### EXERCISE DATA
_ _ _ _ _
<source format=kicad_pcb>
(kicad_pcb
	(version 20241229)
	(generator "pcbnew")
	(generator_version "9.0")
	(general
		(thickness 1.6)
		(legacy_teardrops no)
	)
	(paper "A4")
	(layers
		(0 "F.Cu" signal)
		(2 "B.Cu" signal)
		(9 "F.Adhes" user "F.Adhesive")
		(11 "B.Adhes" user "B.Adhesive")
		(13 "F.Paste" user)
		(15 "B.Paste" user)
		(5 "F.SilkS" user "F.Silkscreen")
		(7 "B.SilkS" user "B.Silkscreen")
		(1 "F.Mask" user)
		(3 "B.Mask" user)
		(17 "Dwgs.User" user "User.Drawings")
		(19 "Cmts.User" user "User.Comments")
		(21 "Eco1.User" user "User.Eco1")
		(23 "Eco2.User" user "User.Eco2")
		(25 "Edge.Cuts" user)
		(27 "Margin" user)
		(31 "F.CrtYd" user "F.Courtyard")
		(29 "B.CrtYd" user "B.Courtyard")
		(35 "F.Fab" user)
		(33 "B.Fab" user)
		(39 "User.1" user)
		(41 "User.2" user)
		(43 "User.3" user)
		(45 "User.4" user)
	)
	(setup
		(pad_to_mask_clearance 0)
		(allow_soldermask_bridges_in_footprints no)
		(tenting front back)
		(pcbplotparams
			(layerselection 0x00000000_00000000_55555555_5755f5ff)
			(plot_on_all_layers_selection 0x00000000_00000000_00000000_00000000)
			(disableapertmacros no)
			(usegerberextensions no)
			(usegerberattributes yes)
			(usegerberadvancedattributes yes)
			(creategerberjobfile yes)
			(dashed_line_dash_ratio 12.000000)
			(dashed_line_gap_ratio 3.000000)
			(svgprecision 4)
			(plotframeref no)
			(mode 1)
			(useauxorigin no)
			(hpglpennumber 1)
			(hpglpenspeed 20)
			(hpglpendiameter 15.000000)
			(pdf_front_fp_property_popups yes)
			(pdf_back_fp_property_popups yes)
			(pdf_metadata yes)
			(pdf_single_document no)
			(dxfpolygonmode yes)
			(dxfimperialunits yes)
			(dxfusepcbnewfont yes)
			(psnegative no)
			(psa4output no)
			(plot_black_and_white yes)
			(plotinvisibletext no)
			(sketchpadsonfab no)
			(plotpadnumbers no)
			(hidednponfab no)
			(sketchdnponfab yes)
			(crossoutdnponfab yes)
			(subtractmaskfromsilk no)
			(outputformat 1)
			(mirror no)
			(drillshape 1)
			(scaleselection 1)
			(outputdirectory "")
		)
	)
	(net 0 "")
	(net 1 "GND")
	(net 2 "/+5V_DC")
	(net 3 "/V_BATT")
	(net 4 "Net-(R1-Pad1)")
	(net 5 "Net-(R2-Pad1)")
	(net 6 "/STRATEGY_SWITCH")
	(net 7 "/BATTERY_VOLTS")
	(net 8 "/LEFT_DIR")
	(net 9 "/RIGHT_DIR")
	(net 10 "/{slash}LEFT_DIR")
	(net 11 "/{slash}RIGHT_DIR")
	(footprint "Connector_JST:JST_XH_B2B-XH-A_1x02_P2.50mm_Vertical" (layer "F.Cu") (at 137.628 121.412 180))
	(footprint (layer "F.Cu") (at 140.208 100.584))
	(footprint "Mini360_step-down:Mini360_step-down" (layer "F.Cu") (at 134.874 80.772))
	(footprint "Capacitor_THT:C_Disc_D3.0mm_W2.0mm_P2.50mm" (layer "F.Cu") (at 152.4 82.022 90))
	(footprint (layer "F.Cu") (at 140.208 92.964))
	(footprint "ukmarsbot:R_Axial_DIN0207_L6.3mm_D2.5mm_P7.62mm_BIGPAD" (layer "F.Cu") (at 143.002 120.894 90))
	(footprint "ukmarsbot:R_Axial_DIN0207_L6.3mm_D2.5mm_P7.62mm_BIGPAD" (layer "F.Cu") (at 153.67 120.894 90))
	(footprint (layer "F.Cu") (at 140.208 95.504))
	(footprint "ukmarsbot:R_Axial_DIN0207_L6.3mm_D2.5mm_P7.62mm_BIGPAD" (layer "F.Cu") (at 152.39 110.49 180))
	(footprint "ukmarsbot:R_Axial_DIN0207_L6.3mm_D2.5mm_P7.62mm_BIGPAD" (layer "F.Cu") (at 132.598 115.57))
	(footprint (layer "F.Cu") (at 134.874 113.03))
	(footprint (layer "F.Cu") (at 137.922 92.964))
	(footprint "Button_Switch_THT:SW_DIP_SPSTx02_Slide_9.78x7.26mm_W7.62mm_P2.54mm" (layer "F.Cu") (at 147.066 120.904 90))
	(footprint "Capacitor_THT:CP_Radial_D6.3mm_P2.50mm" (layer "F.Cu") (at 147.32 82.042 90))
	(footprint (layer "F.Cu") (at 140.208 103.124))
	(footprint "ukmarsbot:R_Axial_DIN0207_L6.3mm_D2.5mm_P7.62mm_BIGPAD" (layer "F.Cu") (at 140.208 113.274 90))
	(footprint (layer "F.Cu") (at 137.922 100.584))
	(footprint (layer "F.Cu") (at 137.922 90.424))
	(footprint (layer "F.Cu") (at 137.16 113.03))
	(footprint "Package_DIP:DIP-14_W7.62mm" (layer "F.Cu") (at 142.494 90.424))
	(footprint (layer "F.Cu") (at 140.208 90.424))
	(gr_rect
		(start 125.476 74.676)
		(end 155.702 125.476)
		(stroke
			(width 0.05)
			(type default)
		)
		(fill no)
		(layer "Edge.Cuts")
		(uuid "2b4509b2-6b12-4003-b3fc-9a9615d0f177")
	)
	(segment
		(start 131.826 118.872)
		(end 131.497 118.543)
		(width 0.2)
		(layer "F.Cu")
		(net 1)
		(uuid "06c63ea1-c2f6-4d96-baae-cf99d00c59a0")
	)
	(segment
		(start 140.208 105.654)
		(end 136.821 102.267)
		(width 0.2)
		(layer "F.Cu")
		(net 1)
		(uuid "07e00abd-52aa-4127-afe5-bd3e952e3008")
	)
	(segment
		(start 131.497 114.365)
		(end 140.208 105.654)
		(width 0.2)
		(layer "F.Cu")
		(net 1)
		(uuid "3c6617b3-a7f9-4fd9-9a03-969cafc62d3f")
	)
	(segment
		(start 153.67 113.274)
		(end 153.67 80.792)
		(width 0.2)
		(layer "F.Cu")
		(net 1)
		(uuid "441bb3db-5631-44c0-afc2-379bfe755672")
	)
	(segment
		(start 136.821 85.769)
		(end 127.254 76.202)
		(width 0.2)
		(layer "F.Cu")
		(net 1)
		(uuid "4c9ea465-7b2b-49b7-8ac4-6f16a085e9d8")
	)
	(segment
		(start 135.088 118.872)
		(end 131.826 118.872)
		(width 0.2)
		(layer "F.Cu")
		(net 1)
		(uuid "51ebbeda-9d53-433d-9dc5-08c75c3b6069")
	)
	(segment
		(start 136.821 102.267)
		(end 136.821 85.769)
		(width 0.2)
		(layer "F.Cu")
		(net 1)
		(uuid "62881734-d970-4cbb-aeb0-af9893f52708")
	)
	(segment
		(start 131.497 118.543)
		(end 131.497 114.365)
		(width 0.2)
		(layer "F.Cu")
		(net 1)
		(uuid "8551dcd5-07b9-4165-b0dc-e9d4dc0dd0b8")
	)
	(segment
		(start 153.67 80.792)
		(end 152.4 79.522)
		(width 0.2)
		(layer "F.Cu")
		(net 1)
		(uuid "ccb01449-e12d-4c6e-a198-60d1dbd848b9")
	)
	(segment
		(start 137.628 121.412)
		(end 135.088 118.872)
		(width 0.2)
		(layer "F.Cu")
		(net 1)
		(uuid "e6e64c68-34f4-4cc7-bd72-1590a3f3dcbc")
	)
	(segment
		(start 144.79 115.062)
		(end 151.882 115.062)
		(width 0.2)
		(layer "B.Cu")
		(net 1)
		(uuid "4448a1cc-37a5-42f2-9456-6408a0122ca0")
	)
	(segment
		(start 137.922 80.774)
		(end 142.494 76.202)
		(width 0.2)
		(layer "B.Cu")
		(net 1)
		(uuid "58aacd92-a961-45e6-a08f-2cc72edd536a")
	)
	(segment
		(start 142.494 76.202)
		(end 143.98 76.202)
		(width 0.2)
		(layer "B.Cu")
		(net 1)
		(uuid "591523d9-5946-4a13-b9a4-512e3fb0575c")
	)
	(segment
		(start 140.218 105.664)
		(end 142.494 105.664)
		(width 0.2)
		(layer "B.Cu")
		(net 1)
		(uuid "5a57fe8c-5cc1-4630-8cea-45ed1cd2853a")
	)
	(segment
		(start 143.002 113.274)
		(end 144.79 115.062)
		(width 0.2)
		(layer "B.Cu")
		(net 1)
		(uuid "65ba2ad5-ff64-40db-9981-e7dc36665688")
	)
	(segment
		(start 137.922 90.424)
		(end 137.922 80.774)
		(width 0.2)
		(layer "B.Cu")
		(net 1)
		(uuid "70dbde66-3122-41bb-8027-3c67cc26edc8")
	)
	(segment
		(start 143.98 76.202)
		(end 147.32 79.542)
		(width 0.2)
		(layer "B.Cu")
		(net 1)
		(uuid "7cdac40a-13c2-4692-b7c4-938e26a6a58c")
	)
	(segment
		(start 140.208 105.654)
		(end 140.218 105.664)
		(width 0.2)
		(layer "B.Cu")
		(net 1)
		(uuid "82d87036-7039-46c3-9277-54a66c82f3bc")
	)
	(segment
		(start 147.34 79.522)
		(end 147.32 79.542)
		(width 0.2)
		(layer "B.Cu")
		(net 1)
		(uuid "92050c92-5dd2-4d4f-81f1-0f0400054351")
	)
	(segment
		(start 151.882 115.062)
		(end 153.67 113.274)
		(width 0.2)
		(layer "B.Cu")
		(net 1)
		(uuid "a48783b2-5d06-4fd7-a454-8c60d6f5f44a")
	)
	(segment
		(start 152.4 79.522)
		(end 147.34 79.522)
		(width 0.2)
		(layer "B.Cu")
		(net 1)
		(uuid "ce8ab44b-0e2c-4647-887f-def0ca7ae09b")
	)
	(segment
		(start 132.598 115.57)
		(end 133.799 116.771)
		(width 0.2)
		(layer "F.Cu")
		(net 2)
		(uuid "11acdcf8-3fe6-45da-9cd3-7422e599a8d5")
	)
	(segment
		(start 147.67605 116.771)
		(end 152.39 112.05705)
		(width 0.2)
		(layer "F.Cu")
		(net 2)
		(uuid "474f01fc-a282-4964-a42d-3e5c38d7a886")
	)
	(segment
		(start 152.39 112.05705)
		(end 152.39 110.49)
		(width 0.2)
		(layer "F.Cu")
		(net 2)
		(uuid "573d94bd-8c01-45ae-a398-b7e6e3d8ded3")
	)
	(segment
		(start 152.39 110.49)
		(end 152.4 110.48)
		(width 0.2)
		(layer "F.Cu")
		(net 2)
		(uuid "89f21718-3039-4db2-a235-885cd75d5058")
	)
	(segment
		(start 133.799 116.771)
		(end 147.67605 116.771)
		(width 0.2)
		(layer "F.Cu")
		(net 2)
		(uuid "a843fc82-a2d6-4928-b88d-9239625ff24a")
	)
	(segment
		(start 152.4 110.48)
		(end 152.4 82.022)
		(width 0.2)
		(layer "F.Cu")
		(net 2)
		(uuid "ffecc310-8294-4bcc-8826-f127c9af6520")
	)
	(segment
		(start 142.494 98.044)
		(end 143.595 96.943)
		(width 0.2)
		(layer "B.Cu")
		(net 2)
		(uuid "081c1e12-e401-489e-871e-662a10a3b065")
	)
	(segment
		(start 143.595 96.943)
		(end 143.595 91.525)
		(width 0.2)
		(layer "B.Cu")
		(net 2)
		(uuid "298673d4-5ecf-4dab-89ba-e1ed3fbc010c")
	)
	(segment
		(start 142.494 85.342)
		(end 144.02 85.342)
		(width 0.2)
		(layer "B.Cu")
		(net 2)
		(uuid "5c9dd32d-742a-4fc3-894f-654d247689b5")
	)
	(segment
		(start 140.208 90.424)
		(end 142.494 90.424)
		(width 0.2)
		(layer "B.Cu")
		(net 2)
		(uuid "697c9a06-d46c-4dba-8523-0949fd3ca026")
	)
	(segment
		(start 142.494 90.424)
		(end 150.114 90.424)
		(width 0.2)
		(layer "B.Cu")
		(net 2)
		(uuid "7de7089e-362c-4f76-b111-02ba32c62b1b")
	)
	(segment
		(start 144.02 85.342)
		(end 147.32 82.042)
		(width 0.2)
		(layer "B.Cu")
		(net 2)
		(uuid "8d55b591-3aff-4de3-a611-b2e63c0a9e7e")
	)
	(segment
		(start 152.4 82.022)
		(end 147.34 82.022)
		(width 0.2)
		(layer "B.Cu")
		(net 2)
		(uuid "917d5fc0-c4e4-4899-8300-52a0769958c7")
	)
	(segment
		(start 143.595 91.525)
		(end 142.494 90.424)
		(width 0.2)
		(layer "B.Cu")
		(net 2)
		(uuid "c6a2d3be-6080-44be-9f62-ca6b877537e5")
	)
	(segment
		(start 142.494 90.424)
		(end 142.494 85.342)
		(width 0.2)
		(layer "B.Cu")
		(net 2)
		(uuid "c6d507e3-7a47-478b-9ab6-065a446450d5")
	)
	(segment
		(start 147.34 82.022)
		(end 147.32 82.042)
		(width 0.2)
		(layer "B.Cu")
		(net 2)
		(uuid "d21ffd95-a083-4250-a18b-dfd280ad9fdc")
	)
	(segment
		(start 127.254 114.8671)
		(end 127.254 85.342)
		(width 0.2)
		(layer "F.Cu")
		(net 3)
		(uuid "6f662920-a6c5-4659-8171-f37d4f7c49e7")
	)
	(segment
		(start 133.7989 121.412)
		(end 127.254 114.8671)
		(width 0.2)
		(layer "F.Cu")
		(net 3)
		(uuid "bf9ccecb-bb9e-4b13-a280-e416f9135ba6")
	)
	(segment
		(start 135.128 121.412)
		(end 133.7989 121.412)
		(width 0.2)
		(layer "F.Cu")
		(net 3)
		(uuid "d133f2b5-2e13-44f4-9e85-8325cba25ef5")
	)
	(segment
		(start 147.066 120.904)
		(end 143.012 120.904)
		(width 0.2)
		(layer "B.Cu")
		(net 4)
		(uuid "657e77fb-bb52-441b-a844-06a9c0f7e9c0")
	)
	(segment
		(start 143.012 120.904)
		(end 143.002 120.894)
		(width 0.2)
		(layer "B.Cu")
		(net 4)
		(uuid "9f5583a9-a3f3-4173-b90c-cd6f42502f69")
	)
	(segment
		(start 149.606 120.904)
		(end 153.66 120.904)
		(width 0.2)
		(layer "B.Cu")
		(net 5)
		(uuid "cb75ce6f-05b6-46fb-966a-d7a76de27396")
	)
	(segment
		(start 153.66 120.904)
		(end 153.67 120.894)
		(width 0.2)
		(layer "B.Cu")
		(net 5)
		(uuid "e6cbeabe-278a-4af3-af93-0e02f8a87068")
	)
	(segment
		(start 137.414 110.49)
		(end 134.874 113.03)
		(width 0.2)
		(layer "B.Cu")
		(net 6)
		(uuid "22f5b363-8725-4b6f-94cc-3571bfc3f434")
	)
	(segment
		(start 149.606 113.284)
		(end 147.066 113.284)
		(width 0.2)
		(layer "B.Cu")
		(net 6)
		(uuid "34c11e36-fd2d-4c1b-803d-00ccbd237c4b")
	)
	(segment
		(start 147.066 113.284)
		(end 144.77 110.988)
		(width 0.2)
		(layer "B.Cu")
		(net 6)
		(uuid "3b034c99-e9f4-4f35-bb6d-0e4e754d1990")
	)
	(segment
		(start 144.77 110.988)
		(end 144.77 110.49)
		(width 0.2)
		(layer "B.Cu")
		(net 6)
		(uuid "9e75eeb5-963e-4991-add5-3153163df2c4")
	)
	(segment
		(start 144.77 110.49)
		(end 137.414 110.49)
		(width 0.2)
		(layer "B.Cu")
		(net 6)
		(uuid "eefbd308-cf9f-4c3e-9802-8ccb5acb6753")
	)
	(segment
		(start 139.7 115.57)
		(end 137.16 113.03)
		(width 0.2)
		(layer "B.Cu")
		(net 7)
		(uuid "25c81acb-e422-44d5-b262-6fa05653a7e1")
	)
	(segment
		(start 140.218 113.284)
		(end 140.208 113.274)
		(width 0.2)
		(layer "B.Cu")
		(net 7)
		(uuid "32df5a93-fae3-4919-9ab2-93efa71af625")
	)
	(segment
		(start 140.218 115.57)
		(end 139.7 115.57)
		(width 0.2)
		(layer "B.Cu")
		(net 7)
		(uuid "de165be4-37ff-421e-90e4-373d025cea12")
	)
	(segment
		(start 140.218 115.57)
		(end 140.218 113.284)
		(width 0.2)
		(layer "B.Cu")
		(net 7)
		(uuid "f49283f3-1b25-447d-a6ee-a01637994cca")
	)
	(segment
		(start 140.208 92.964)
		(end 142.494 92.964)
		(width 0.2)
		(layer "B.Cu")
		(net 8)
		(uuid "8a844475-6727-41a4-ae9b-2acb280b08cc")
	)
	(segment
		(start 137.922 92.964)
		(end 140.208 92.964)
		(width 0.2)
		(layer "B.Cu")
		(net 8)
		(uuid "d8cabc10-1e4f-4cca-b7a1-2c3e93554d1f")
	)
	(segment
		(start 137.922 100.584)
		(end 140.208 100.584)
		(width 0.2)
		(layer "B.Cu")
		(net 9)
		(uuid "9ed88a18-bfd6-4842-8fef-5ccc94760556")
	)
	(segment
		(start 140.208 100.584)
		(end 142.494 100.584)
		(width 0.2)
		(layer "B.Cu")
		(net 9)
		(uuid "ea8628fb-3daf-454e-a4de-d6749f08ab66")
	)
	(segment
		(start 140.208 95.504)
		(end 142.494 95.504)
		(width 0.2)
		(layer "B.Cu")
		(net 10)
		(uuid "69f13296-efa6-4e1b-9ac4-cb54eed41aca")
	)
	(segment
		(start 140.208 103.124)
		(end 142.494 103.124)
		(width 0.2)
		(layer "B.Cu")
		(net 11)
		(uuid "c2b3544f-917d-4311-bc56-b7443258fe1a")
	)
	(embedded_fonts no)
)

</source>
_ _ _ _ _
### TO-DO ITEM
Once you have found every line in the listing that holds the string "SilkS", copy each of them.

### RESULT
		(5 "F.SilkS" user "F.Silkscreen")
		(7 "B.SilkS" user "B.Silkscreen")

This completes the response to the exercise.